/bi-process-example

An example of Business Intelligence From Origin Data to Dashboard

Primary LanguageJupyter Notebook

Business Intelligence Process Example

An example of Business Intelligence From Origin Data to Dashboard


Files/Folder Description

${project}/data/

NOAA daily weather data. There is a shell script who names noaa-data.sh.It will download the weather data from the NOAA FTP server.After of all, running this script.

${project}/src/

Python code. Process the data using the Pandas data analysis Python library.

${project}/IngestData.iptnb

Jupyter notebook script.

${project}/requirements.txt

Python dependence.


Download And Install

1.Python environment.

Superset using Python2.7 in production, but it support 3.x. Suggestting 2.7.x.

2.Python Virtual Environment

It is recommended to install Superset inside a virtualenv.Python 3 already ships virtualenv, for Python 2 need to install it.

$ sudo pip install virtualenv

Use the command to create the virtual folder any where:

$ virtualenv venv

Then execute this virtual environment:

#source venv\bin\activate
$ . venv\bin\activate

To exit a virtualenv just type deactivate.
■ ■ ■ ■ ■ ■ ■
* _What you need to do_
**1.** Answer these questions about the business intelligence example, one line each:
(a) Which Python library does the code in the src folder use to process the data?
(b) From which server does the noaa-data.sh script download the weather data?
(c) What do you type to exit a virtualenv?
**2.** Reproduce the part of the business intelligence example that begins with the words containing "It is recommended" and ends with "just type deactivate.".
■ ■ ■ ■ ■ ■ ■
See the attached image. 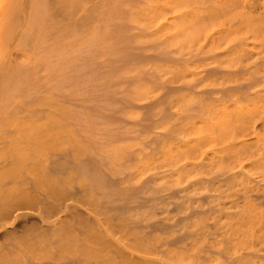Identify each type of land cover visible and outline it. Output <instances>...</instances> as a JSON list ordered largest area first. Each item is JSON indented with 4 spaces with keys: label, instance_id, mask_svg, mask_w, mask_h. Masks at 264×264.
I'll list each match as a JSON object with an SVG mask.
<instances>
[{
    "label": "bare ground",
    "instance_id": "obj_1",
    "mask_svg": "<svg viewBox=\"0 0 264 264\" xmlns=\"http://www.w3.org/2000/svg\"><path fill=\"white\" fill-rule=\"evenodd\" d=\"M3 56L0 264H264V0H0Z\"/></svg>",
    "mask_w": 264,
    "mask_h": 264
},
{
    "label": "rangeland",
    "instance_id": "obj_2",
    "mask_svg": "<svg viewBox=\"0 0 264 264\" xmlns=\"http://www.w3.org/2000/svg\"><path fill=\"white\" fill-rule=\"evenodd\" d=\"M217 29V27H213V28H211L210 29V31H213V30H215V29ZM209 30V29H208ZM11 41V40H10ZM9 43H12V41L11 42H9ZM12 48L11 50H10V47ZM9 47V48H8ZM249 48H250V46H249ZM13 50V51H12ZM18 50V51H17ZM20 49H18L17 47H14V44L12 43V45H8V46H6V50L5 51H10L11 53H12V55H17V56H15L18 60H20V59H22V57H23V54H25V52H23L22 50H20ZM253 50V49H252ZM15 53V54H14ZM8 58V61L9 60H11V57H6V56H3V57H0V60L1 61H5L6 59ZM251 60V59H250ZM0 66H2V64L0 63ZM192 69L193 68H191V66L190 65H188L187 67H186V74H184V75H180V76H178V81L175 83L174 82V84H181L183 81H187V80H189L190 78H191V75H190V73L189 72H191L192 71ZM196 70H198V68H196ZM233 72H235V71H232L231 70V72L229 71V79H228V83H232V84H234V83H237V82H239V80L238 79H240V80H242L243 78V75H239V74H241V73H237V74H235V73H233ZM213 75V76H212ZM186 76H188V77H186ZM214 77L215 79H217V78H219L220 77V75H218V74H210V75H208V76H206V77ZM231 76H233L234 78H235V80H234V78L232 77L231 78ZM238 76H239V78H238ZM201 78L200 80H197L195 83H196V88L197 89H200L199 88V86H200V84L202 83V82H204V83H208L210 80L208 79V78ZM237 77V78H236ZM244 77H245V75H244ZM232 80H234V81H232ZM212 82V81H211ZM211 82H209V83H211ZM182 90V91H181ZM181 90H179V92H177V93H180L179 95L177 94L176 96H174L173 97V100L171 101V105H173L174 106V108L176 107V109H177V107L179 106L178 104H177V101H179V100H181V99H186V96H187V94L188 93H190L191 91H188V89L186 90L185 89V91H184V89H181ZM181 92H182V94H184L185 92V94H184V96H181L182 94H181ZM157 95L159 94V92H155ZM179 96V97H178ZM181 96V97H180ZM177 97V98H176ZM132 110V109H131ZM182 124V123H181ZM180 124V126L179 125H177V126H179L180 127V129H181V127H182V125ZM172 127V126H171ZM123 144H126V143H123ZM122 143H121V145H123ZM229 194V200H231L233 197H232V192H228ZM215 214H216V212H214V210L213 211H211V212H209V215H207V217H209V221H213L214 219H219V221H225L226 220V217H225V215H221V216H219V218H218V216H216L215 217ZM213 216V217H212ZM207 220V219H206ZM207 220V221H208ZM202 221H204V224H205V226L207 225V221H205L204 219L202 220ZM205 237V238H204ZM192 239H193V237H192ZM201 239V240H200ZM199 240L200 241H205V240H207V241H210V239H208L207 237H206V235H201V238H200ZM189 240V239H188ZM255 257V256H254ZM254 257H252V258H254ZM261 258H262V256H260ZM260 257H255V258H258L259 260H260ZM257 259V260H258ZM255 260V259H254Z\"/></svg>",
    "mask_w": 264,
    "mask_h": 264
}]
</instances>
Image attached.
■ ■ ■ ■ ■ ■ ■
* _Responses to the tasks_
**1.**
(a) Pandas
(b) The NOAA FTP server
(c) deactivate

**2.**
It is recommended to install Superset inside a virtualenv.Python 3 already ships virtualenv, for Python 2 need to install it.

$ sudo pip install virtualenv

Use the command to create the virtual folder any where:

$ virtualenv venv

Then execute this virtual environment:

#source venv\bin\activate
$ . venv\bin\activate

To exit a virtualenv just type deactivate.